§ **What the task requires**: Leave the pictures out while you restate every entry below word for word.

------------------------

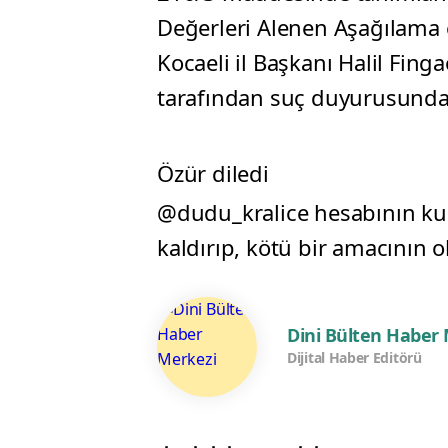
Değerleri Alenen Aşağılama 
Kocaeli il Başkanı Halil Fing
tarafından suç duyurusunda
Özür diledi
@dudu_kralice hesabının kul
kaldırıp, kötü bir amacının o
Dini Bülten Haber
Dijital Haber Editörü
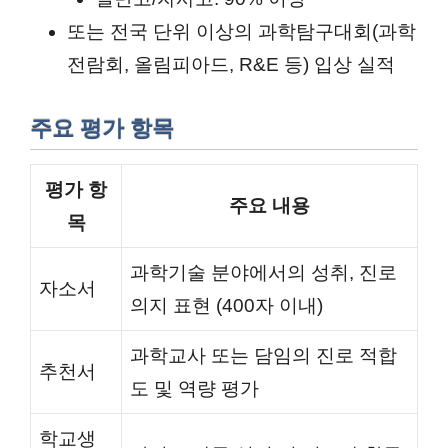
또는 전국 단위 이상의 과학탐구대회(과학
전람회, 올림피아드, R&E 등) 입상 실적
주요 평가 항목
평가 항
주요 내용
목
과학기술 분야에서의 성취, 진로
자소서
의지 표현 (400자 이내)
과학교사 또는 담임의 진로 적합
추천서
도 및 역량 평가
학교생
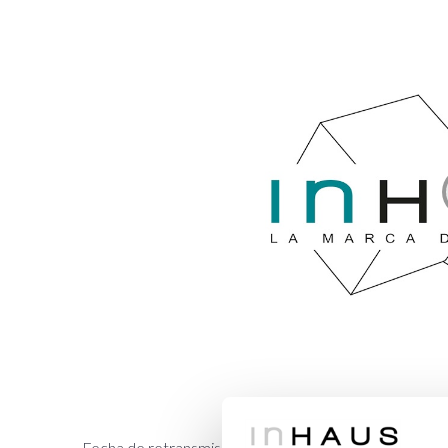
Fecha de retransmisión: 20/09/2017.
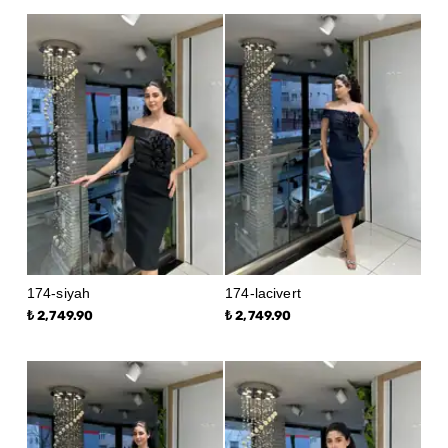
174-siyah
174-lacivert
₺ 2,749.90
₺ 2,749.90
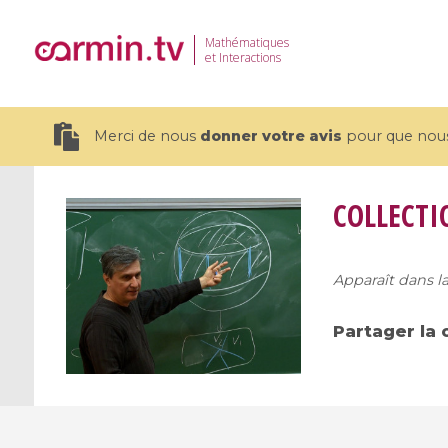
Mathématiques
et Interactions
Merci de nous
donner votre avis
pour que nous 
COLLECTI
Apparaît dans la
19 videos
CEMRACS 2026 : Modeling and AI
Coulomb b
Partager la 
for Environmental Transition /
quantum 
Centre d'Eté Mathématique de
Coulomb 
Recherche Avancée en Calcul
affines
Scientifique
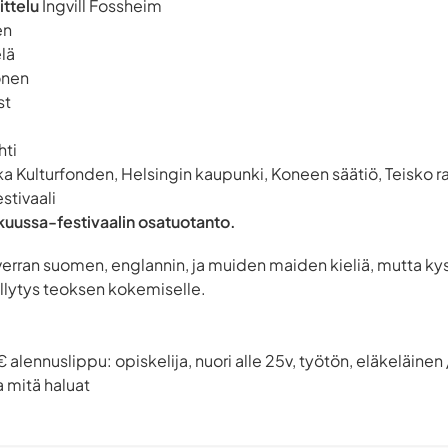
ittelu
Ingvill Fossheim
en
lä
onen
st
hti
a Kulturfonden, Helsingin kaupunki, Koneen säätiö, Teisko ra
stivaali
kuussa-festivaalin osatuotanto.
verran suomen, englannin, ja muiden maiden kieliä, mutta kys
lytys teoksen kokemiselle.
alennuslippu: opiskelija, nuori alle 25v, työtön, eläkeläinen 
 mitä haluat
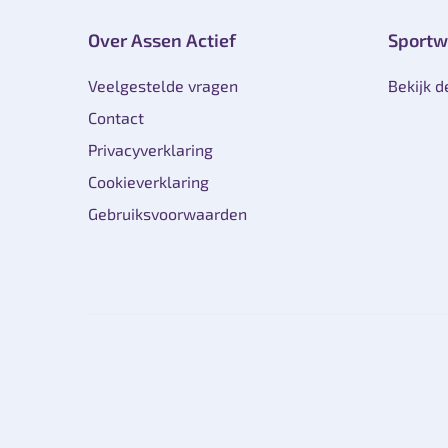
Over Assen Actief
Sportw
Veelgestelde vragen
Bekijk d
Contact
Privacyverklaring
Cookieverklaring
Gebruiksvoorwaarden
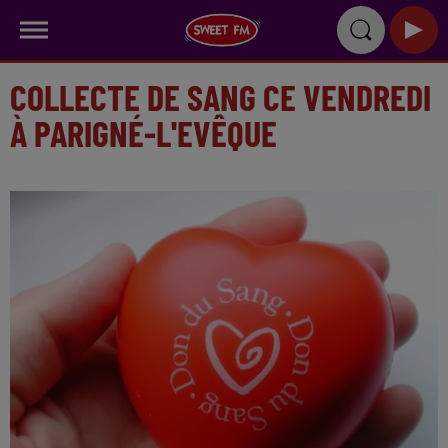
COLLECTE DE SANG CE VENDREDI
À PARIGNÉ-L'EVÊQUE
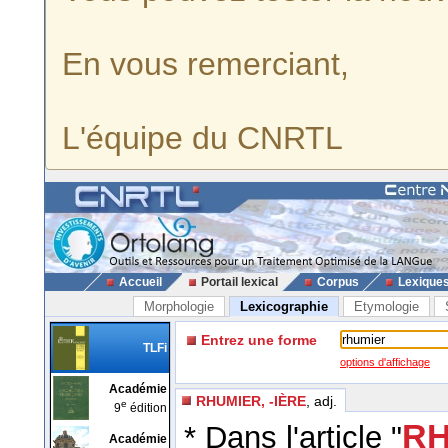
En vous remerciant,
L'équipe du CNRTL
Accueil
Portail lexical
Corpus
Lexique
Morphologie
Lexicographie
Etymologie
Entrez une forme
TLFi
options d'affichage
Académie
RHUMIER, -IÈRE
, adj.
e
9
édition
RH
* Dans l'article "
Académie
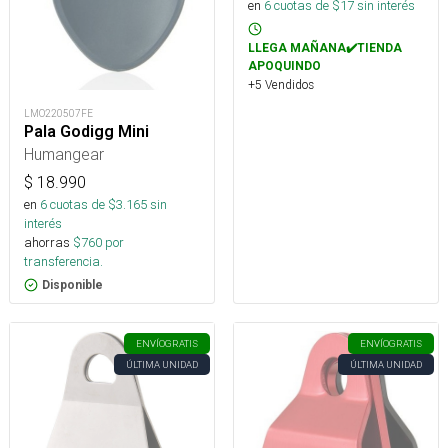
en
6
cuotas de $
17
sin interés
LLEGA MAÑANA✔️TIENDA
APOQUINDO
+5 Vendidos
LMO220507FE
Pala Godigg Mini
Humangear
$
18.990
en
6
cuotas de $
3.165
sin
interés
ahorras
$
760
por
transferencia.
Disponible
ENVÍO
GRATIS
ENVÍO
GRATIS
ÚLTIMA UNIDAD
ÚLTIMA UNIDAD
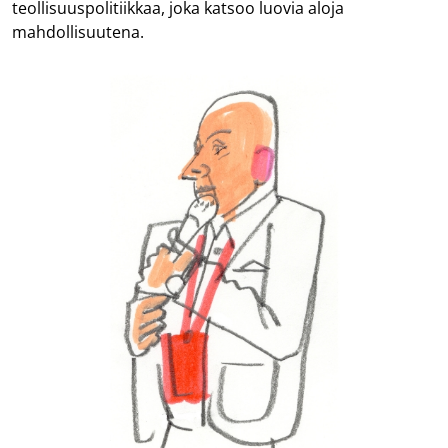
teollisuuspolitiikkaa, joka katsoo luovia aloja
mahdollisuutena.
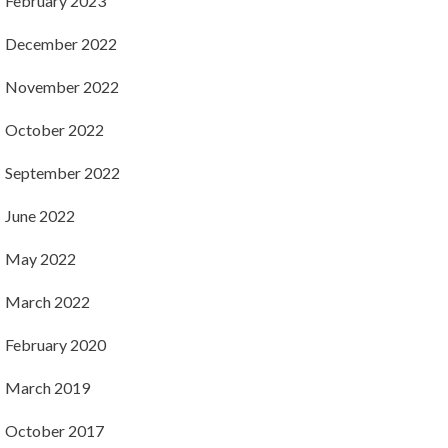
February 2023
December 2022
November 2022
October 2022
September 2022
June 2022
May 2022
March 2022
February 2020
March 2019
October 2017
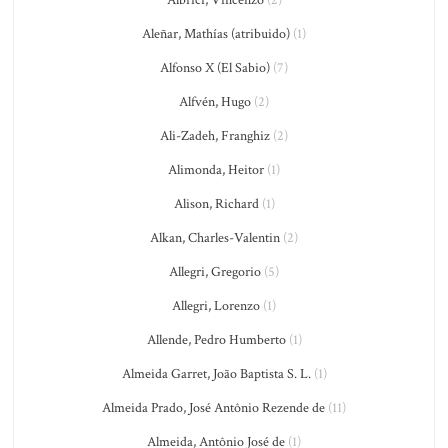
Aleñar, Mathías (atribuido)
(1)
Alfonso X (El Sabio)
(7)
Alfvén, Hugo
(2)
Ali-Zadeh, Franghiz
(2)
Alimonda, Heitor
(1)
Alison, Richard
(1)
Alkan, Charles-Valentin
(2)
Allegri, Gregorio
(5)
Allegri, Lorenzo
(1)
Allende, Pedro Humberto
(1)
Almeida Garret, João Baptista S. L.
(1)
Almeida Prado, José Antônio Rezende de
(11)
Almeida, Antônio José de
(1)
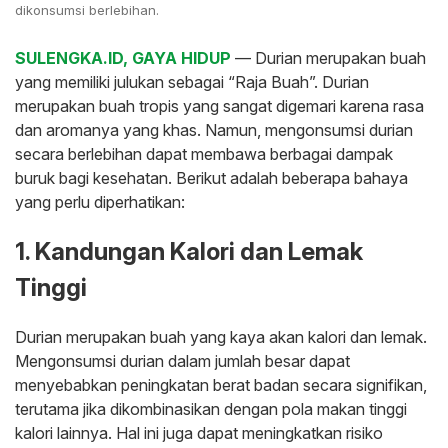
dikonsumsi berlebihan.
SULENGKA.ID, GAYA HIDUP
— Durian merupakan buah
yang memiliki julukan sebagai “Raja Buah”. Durian
merupakan buah tropis yang sangat digemari karena rasa
dan aromanya yang khas. Namun, mengonsumsi durian
secara berlebihan dapat membawa berbagai dampak
buruk bagi kesehatan. Berikut adalah beberapa bahaya
yang perlu diperhatikan:
1. Kandungan Kalori dan Lemak
Tinggi
Durian merupakan buah yang kaya akan kalori dan lemak.
Mengonsumsi durian dalam jumlah besar dapat
menyebabkan peningkatan berat badan secara signifikan,
terutama jika dikombinasikan dengan pola makan tinggi
kalori lainnya. Hal ini juga dapat meningkatkan risiko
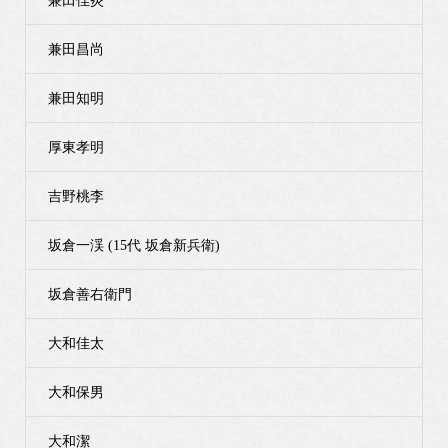
兼田佳炎
兼田昌尚
兼田知明
厚東孝明
吉野桃李
坂倉一渓 (15代 坂倉新兵衛)
坂倉善右衛門
大和佳太
大和保男
大和潔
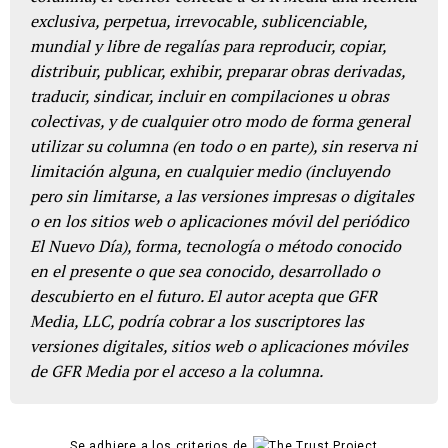
exclusiva, perpetua, irrevocable, sublicenciable,
mundial y libre de regalías para reproducir, copiar,
distribuir, publicar, exhibir, preparar obras derivadas,
traducir, sindicar, incluir en compilaciones u obras
colectivas, y de cualquier otro modo de forma general
utilizar su columna (en todo o en parte), sin reserva ni
limitación alguna, en cualquier medio (incluyendo
pero sin limitarse, a las versiones impresas o digitales
o en los sitios web o aplicaciones móvil del periódico
El Nuevo Día), forma, tecnología o método conocido
en el presente o que sea conocido, desarrollado o
descubierto en el futuro. El autor acepta que GFR
Media, LLC, podría cobrar a los suscriptores las
versiones digitales, sitios web o aplicaciones móviles
de GFR Media por el acceso a la columna.
Se adhiere a los criterios de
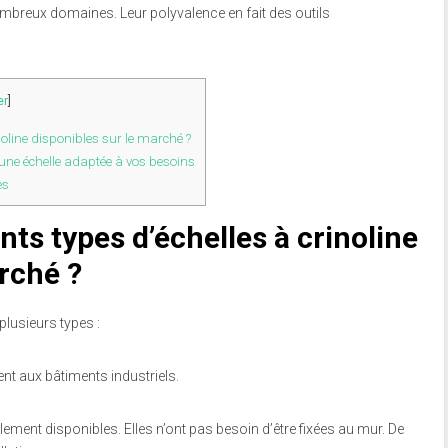
ombreux domaines. Leur polyvalence en fait des outils
er
]
noline disponibles sur le marché ?
 une échelle adaptée à vos besoins
es
nts types d’échelles à crinoline
rché ?
lusieurs types :
ent aux bâtiments industriels.
lement disponibles. Elles n’ont pas besoin d’être fixées au mur. De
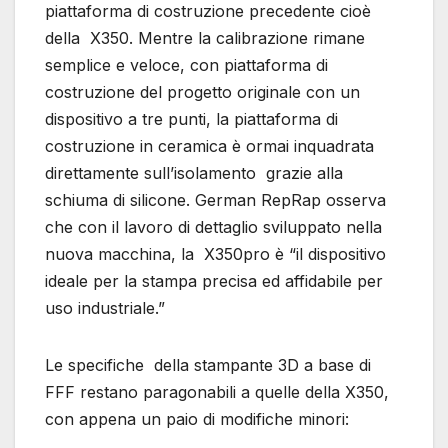
piattaforma di costruzione precedente cioè
della X350. Mentre la calibrazione rimane
semplice e veloce, con piattaforma di
costruzione del progetto originale con un
dispositivo a tre punti, la piattaforma di
costruzione in ceramica è ormai inquadrata
direttamente sull’isolamento grazie alla
schiuma di silicone. German RepRap osserva
che con il lavoro di dettaglio sviluppato nella
nuova macchina, la X350pro è “il dispositivo
ideale per la stampa precisa ed affidabile per
uso industriale.”
Le specifiche della stampante 3D a base di
FFF restano paragonabili a quelle della X350,
con appena un paio di modifiche minori:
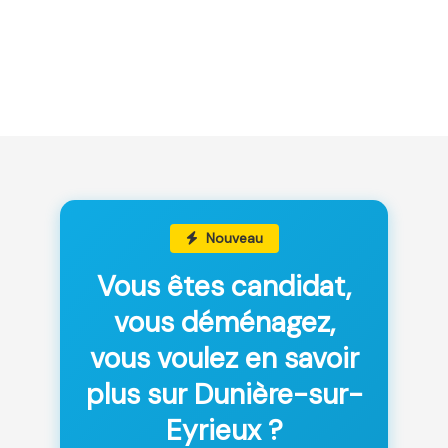
Nouveau
Vous êtes candidat,
vous déménagez,
vous voulez en savoir
plus sur Dunière-sur-
Eyrieux ?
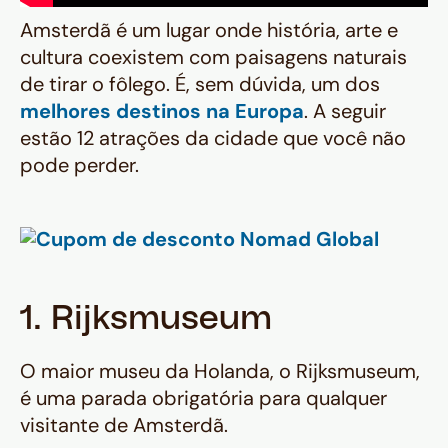
Amsterdã é um lugar onde história, arte e
cultura coexistem com paisagens naturais
de tirar o fôlego. É, sem dúvida, um dos
melhores destinos na Europa
. A seguir
estão 12 atrações da cidade que você não
pode perder.
1. Rijksmuseum
O maior museu da Holanda, o Rijksmuseum,
é uma parada obrigatória para qualquer
visitante de Amsterdã.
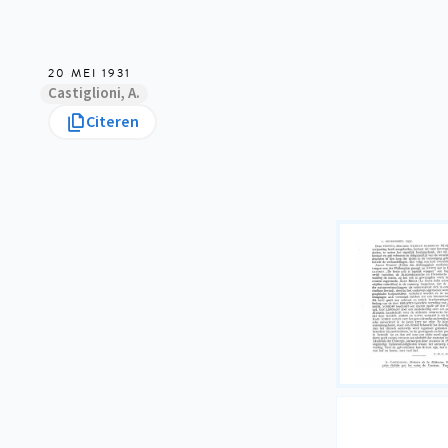
20 MEI 1931
Castiglioni, A.
Citeren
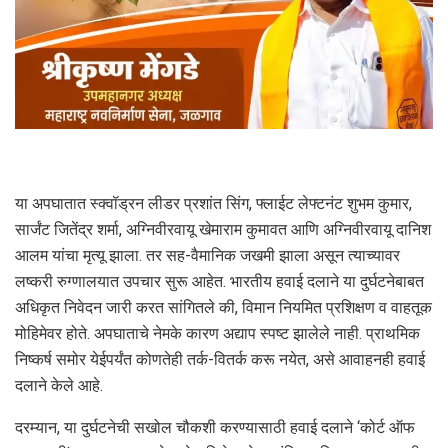
या अपघातात स्क्वॉड्रन लीडर प्रशांत सिंग, फ्लाईट लेफ्टनंट शुभम कुमार,
सार्जंट जितेंद्र शर्मा, अग्निवीरवायू खेमाराम कुमावत आणि अग्निवीरवायू दानिश
आलम यांचा मृत्यू झाला. तर सह-वैमानिक जखमी झाला असून त्याच्यावर
लष्करी रुग्णालयात उपचार सुरू आहेत. भारतीय हवाई दलाने या दुर्घटनेबाबत
अधिकृत निवेदन जारी करत सांगितले की, विमान नियमित प्रशिक्षण व वाहतूक
मोहिमेवर होते. अपघाताचे नेमके कारण अद्याप स्पष्ट झालेले नाही. प्राथमिक
निष्कर्ष समोर येईपर्यंत कोणतेही तर्क-वितर्क करू नयेत, असे आवाहनही हवाई
दलाने केले आहे.
दरम्यान, या दुर्घटनेची सखोल चौकशी करण्यासाठी हवाई दलाने ‘कोर्ट ऑफ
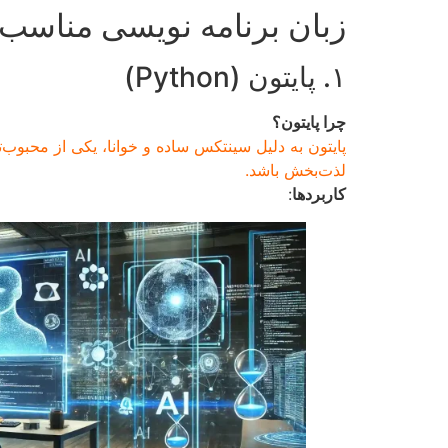
زبان برنامه نویسی مناسب 
۱. پایتون (Python)
چرا پایتون؟
پایتون به دلیل سینتکس ساده و خوانا، یکی از محبوب‌
لذت‌بخش باشد.
کاربردها
:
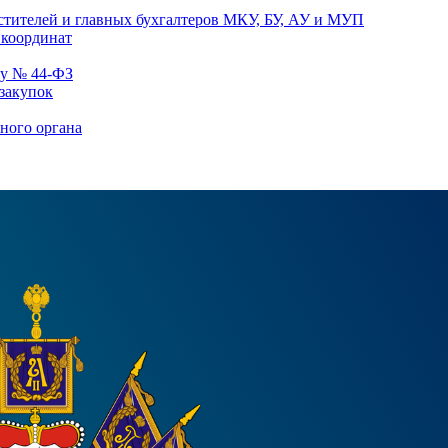
естителей и главных бухгалтеров МКУ, БУ, АУ и МУП
 координат
ну № 44-ФЗ
 закупок
ного органа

------------------------

§ **Answer space**:
Değerleri Alenen Aşağılama 
Kocaeli il Başkanı Halil Fing
tarafından suç duyurusunda
Özür diledi
@dudu_kralice hesabının kul
kaldırıp, kötü bir amacının o
Dini Bülten Haber
Dijital Haber Editörü
또는 전국 단위 이상의 과학탐구대회(과학
전람회, 올림피아드, R&E 등) 입상 실적
주요 평가 항목
평가 항
주요 내용
목
과학기술 분야에서의 성취, 진로
자소서
의지 표현 (400자 이내)
과학교사 또는 담임의 진로 적합
추천서
도 및 역량 평가
학교생
Fecha de retransmisión: 20/09/2017.
174-siyah
174-lacivert
₺ 2,749.90
₺ 2,749.90
Mathématiques
et Interactions
Merci de nous
donner votre avis
pour que nous 
COLLECTI
Apparaît dans la
19 videos
CEMRACS 2026 : Modeling and AI
Coulomb b
Partager la 
for Environmental Transition /
quantum 
Centre d'Eté Mathématique de
Coulomb 
Recherche Avancée en Calcul
affines
Scientifique
ittelu
Ingvill Fossheim
en
lä
onen
st
hti
a Kulturfonden, Helsingin kaupunki, Koneen säätiö, Teisko ra
stivaali
kuussa-festivaalin osatuotanto.
verran suomen, englannin, ja muiden maiden kieliä, mutta kys
lytys teoksen kokemiselle.
alennuslippu: opiskelija, nuori alle 25v, työtön, eläkeläinen 
 mitä haluat
Over Assen Actief
Sportw
Veelgestelde vragen
Bekijk d
Contact
Privacyverklaring
Cookieverklaring
Gebruiksvoorwaarden
COLLECTE DE SANG CE VENDREDI
À PARIGNÉ-L'EVÊQUE
En vous remerciant,
L'équipe du CNRTL
Accueil
Portail lexical
Corpus
Lexique
Morphologie
Lexicographie
Etymologie
Entrez une forme
TLFi
options d'affichage
Académie
RHUMIER, -IÈRE
, adj.
e
9
édition
RH
* Dans l'article "
Académie
en
6
cuotas de $
17
sin interés
LLEGA MAÑANA✔️TIENDA
APOQUINDO
+5 Vendidos
LMO220507FE
Pala Godigg Mini
Humangear
$
18.990
en
6
cuotas de $
3.165
sin
interés
ahorras
$
760
por
transferencia.
Disponible
ENVÍO
GRATIS
ENVÍO
GRATIS
ÚLTIMA UNIDAD
ÚLTIMA UNIDAD
teollisuuspolitiikkaa, joka katsoo luovia aloja
mahdollisuutena.
February 2023
December 2022
November 2022
October 2022
September 2022
June 2022
May 2022
March 2022
February 2020
March 2019
October 2017
Aleñar, Mathías (atribuido)
(1)
Alfonso X (El Sabio)
(7)
Alfvén, Hugo
(2)
Ali-Zadeh, Franghiz
(2)
Alimonda, Heitor
(1)
Alison, Richard
(1)
Alkan, Charles-Valentin
(2)
Allegri, Gregorio
(5)
Allegri, Lorenzo
(1)
Allende, Pedro Humberto
(1)
Almeida Garret, João Baptista S. L.
(1)
Almeida Prado, José Antônio Rezende de
(11)
Almeida, Antônio José de
(1)
dikonsumsi berlebihan.
SULENGKA.ID, GAYA HIDUP
— Durian merupakan buah
yang memiliki julukan sebagai “Raja Buah”. Durian
merupakan buah tropis yang sangat digemari karena rasa
dan aromanya yang khas. Namun, mengonsumsi durian
secara berlebihan dapat membawa berbagai dampak
buruk bagi kesehatan. Berikut adalah beberapa bahaya
yang perlu diperhatikan:
1. Kandungan Kalori dan Lemak
Tinggi
Durian merupakan buah yang kaya akan kalori dan lemak.
Mengonsumsi durian dalam jumlah besar dapat
menyebabkan peningkatan berat badan secara signifikan,
terutama jika dikombinasikan dengan pola makan tinggi
kalori lainnya. Hal ini juga dapat meningkatkan risiko
兼田佳炎
兼田昌尚
兼田知明
厚東孝明
吉野桃李
坂倉一渓 (15代 坂倉新兵衛)
坂倉善右衛門
大和佳太
大和保男
大和潔
exclusiva, perpetua, irrevocable, sublicenciable,
mundial y libre de regalías para reproducir, copiar,
distribuir, publicar, exhibir, preparar obras derivadas,
traducir, sindicar, incluir en compilaciones u obras
colectivas, y de cualquier otro modo de forma general
utilizar su columna (en todo o en parte), sin reserva ni
limitación alguna, en cualquier medio (incluyendo
pero sin limitarse, a las versiones impresas o digitales
o en los sitios web o aplicaciones móvil del periódico
El Nuevo Día), forma, tecnología o método conocido
en el presente o que sea conocido, desarrollado o
descubierto en el futuro. El autor acepta que GFR
Media, LLC, podría cobrar a los suscriptores las
versiones digitales, sitios web o aplicaciones móviles
de GFR Media por el acceso a la columna.
Se adhiere a los criterios de
ombreux domaines. Leur polyvalence en fait des outils
er
]
noline disponibles sur le marché ?
 une échelle adaptée à vos besoins
es
nts types d’échelles à crinoline
rché ?
lusieurs types :
ent aux bâtiments industriels.
lement disponibles. Elles n’ont pas besoin d’être fixées au mur. De
piattaforma di costruzione precedente cioè
della X350. Mentre la calibrazione rimane
semplice e veloce, con piattaforma di
costruzione del progetto originale con un
dispositivo a tre punti, la piattaforma di
costruzione in ceramica è ormai inquadrata
direttamente sull’isolamento grazie alla
schiuma di silicone. German RepRap osserva
che con il lavoro di dettaglio sviluppato nella
nuova macchina, la X350pro è “il dispositivo
ideale per la stampa precisa ed affidabile per
uso industriale.”
Le specifiche della stampante 3D a base di
FFF restano paragonabili a quelle della X350,
con appena un paio di modifiche minori:
Nouveau
Vous êtes candidat,
vous déménagez,
vous voulez en savoir
plus sur Dunière-sur-
Eyrieux ?
Amsterdã é um lugar onde história, arte e
cultura coexistem com paisagens naturais
de tirar o fôlego. É, sem dúvida, um dos
melhores destinos na Europa
. A seguir
estão 12 atrações da cidade que você não
pode perder.
1. Rijksmuseum
O maior museu da Holanda, o Rijksmuseum,
é uma parada obrigatória para qualquer
visitante de Amsterdã.
20 MEI 1931
Castiglioni, A.
Citeren
या अपघातात स्क्वॉड्रन लीडर प्रशांत सिंग, फ्लाईट लेफ्टनंट शुभम कुमार,
सार्जंट जितेंद्र शर्मा, अग्निवीरवायू खेमाराम कुमावत आणि अग्निवीरवायू दानिश
आलम यांचा मृत्यू झाला. तर सह-वैमानिक जखमी झाला असून त्याच्यावर
लष्करी रुग्णालयात उपचार सुरू आहेत. भारतीय हवाई दलाने या दुर्घटनेबाबत
अधिकृत निवेदन जारी करत सांगितले की, विमान नियमित प्रशिक्षण व वाहतूक
मोहिमेवर होते. अपघाताचे नेमके कारण अद्याप स्पष्ट झालेले नाही. प्राथमिक
निष्कर्ष समोर येईपर्यंत कोणतेही तर्क-वितर्क करू नयेत, असे आवाहनही हवाई
दलाने केले आहे.
दरम्यान, या दुर्घटनेची सखोल चौकशी करण्यासाठी हवाई दलाने ‘कोर्ट ऑफ
زبان برنامه نویسی مناسب 
۱. پایتون (Python)
چرا پایتون؟
پایتون به دلیل سینتکس ساده و خوانا، یکی از محبوب‌
لذت‌بخش باشد.
کاربردها
:
естителей и главных бухгалтеров МКУ, БУ, АУ и МУП
 координат
ну № 44-ФЗ
 закупок
ного органа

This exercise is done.